Description
Rare armoire de Palais en noyer sculpté ouvrant à quatre vantaux en façade et deux grands tiroirs en partie basse. Elle présente un important décor d’architecture en bas-relief et des montants à cannelures et chapiteaux ioniques.
Le corps supérieur
Deux vantaux sculptés d’architectures en perspectives ouvrent le meuble encadrés par trois pilastres cannelés aux chapiteaux ioniques.
Chaque vantail représente deux arcades plein-cintre dont la corniche et la base trahissent un point de fuite central. De même, les lignes du pavement sont pour l’artisan l’occasion d’accentuer cet effet de profondeur. Les voûtes de ces arcades laissent toutefois penser que le point de fuite se trouve au niveau de la poignée, entre ces deux reliefs alors complémentaires.

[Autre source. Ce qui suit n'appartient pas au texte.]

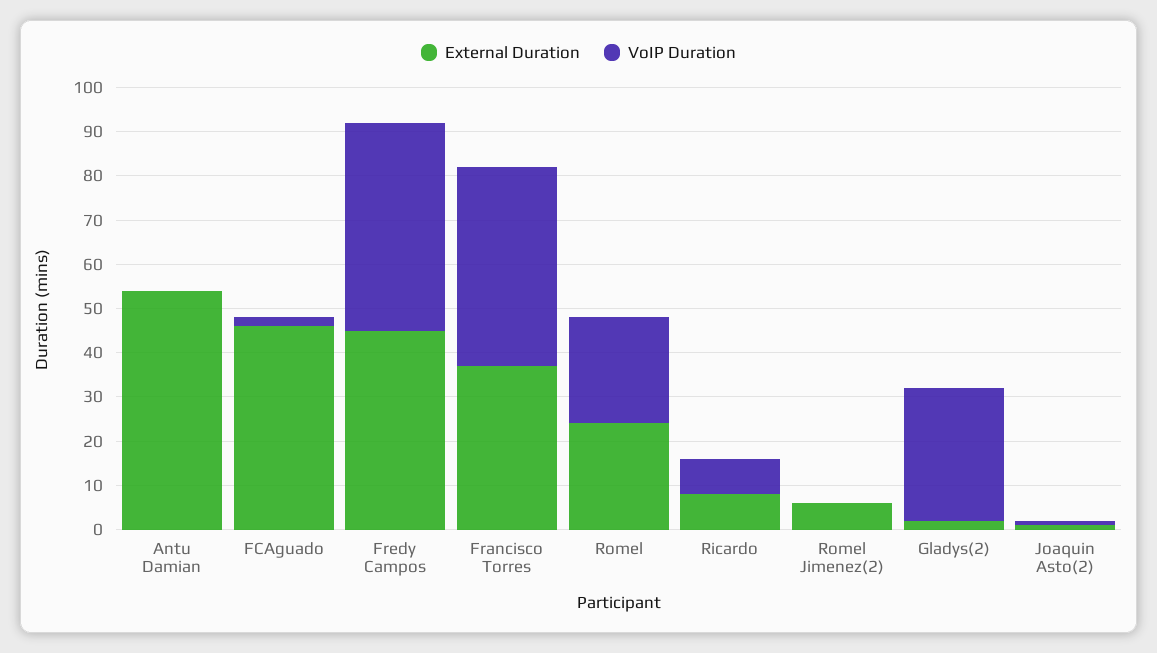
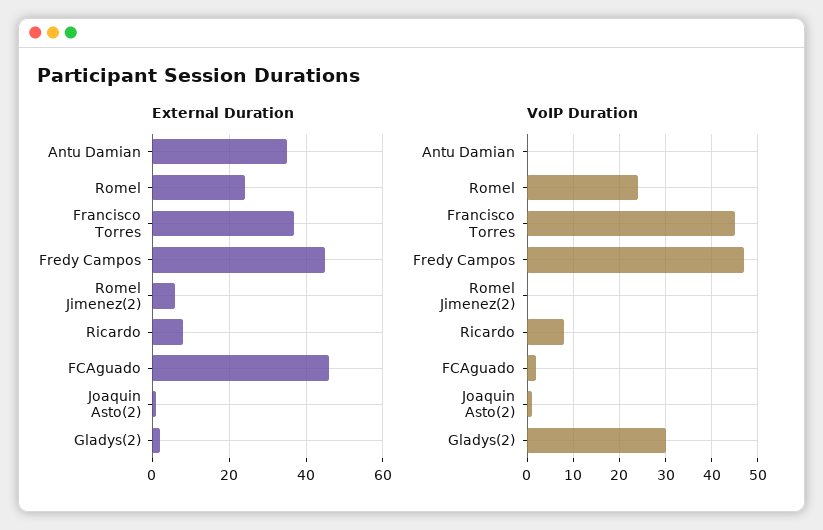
  {
    "External Duration": {
-     "Antu Damian": 55,
+     "Antu Damian": 35,
      "FCAguado": 45,
      "Fredy Campos": 45,
      "Francisco Torres": 35,
      "Romel": 25,
      "Ricardo": 10,
      "Romel Jimenez(2)": 5,
      "Gladys(2)": 0,
      "Joaquin Asto(2)": 0
    },
    "VoIP Duration": {
      "Antu Damian": 0,
      "FCAguado": 0,
      "Fredy Campos": 45,
      "Francisco Torres": 45,
      "Romel": 25,
      "Ricardo": 10,
      "Romel Jimenez(2)": 0,
      "Gladys(2)": 30,
      "Joaquin Asto(2)": 0
    }
  }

La ceinture est travaillée élégamment par des moulures, dont la centrale est à doucine. Pas de tiroirs comme il est habituel, en revanche, depuis l’intérieur du corps supérieur est accessible un compartiment secret s’ouvrant au moyen de deux charnières. Il occupe l’ensemble de la ceinture.
Le corps inférieur
Deux vantaux identiques à ceux du corps supérieur sont encadrés par trois pilastres doriques cannelés. La base du meuble ouvre par deux grands tiroirs.
Les côtés présentent eux aussi des panneaux travaillés en bas-reliefs figurant la même vue d’architecture en perspective. Notons que les pilastres faisant angles sont réunis aux pilastres de façade par leurs chapiteaux. Ainsi sur les côtés de cette armoire peut-on observer la partie latérale des volutes caractéristiques de l’ordre ionique.
Cette armoire de Palais est surmontée par une corniche débordante reposant sur trois consoles en façade et deux sur chaque côté. Placées dans la continuité des pilastres, les consoles sont ornées en surface par un motif de feuille épanouie.
Au XVe siècle l’intérêt majeur pour l’architecture d’une part et pour les études sur la perspective d’autre part influe sur le goût des commanditaires. Les publications au milieu du XVe siècle des recherches menées par les grands théoriciens Leon Battista Alberti ou Filippo Brunelleschi ont une influence majeure sur les arts.
Ceci apparait dans le domaine de la peinture où de nombreux bâtiments sont souvent insérés quelque soit le sujet et parfois devenant eux-mêmes le sujet principal. Cela apparait aussi dans le mobilier avec la réalisation de crédences, cabinets ou armoires nourri par un vocabulaire architectonique jusqu’à évoquer de véritables facades palatiales.
Cette puissante armoire aux panneaux à la fois sobres et sophistiqués représentant des arcades, rappelle immédiatement cette fascination propre à la Renaissance. Dans les arts décoratifs ces sujets de trompe-l’œil étaient majoritairement réalisés en marqueterie. La conception d’une vue d’architecture en perspective, sculptée dans une seule planche de bois massif, était bien plus difficile à accomplir et nécessitait une très grande maîtrise de la technique et du matériau. Ainsi notre cabinet est à la fois très inhabituel et un rare témoignage de son époque.
Tandis que les coffres étaient destinés à abriter le linge de ses propriétaires, il était en revanche plus courant que les armoires renferment armes, objets de collection et de curiosité.
Le sens des proportions et des volumes de cette armoire est oeuvre d’un véritable artiste-architecte. L’unité du décor, son élégance et son raffinement répondent à la commande d’un mécène amateur de géométrie et d’architecture.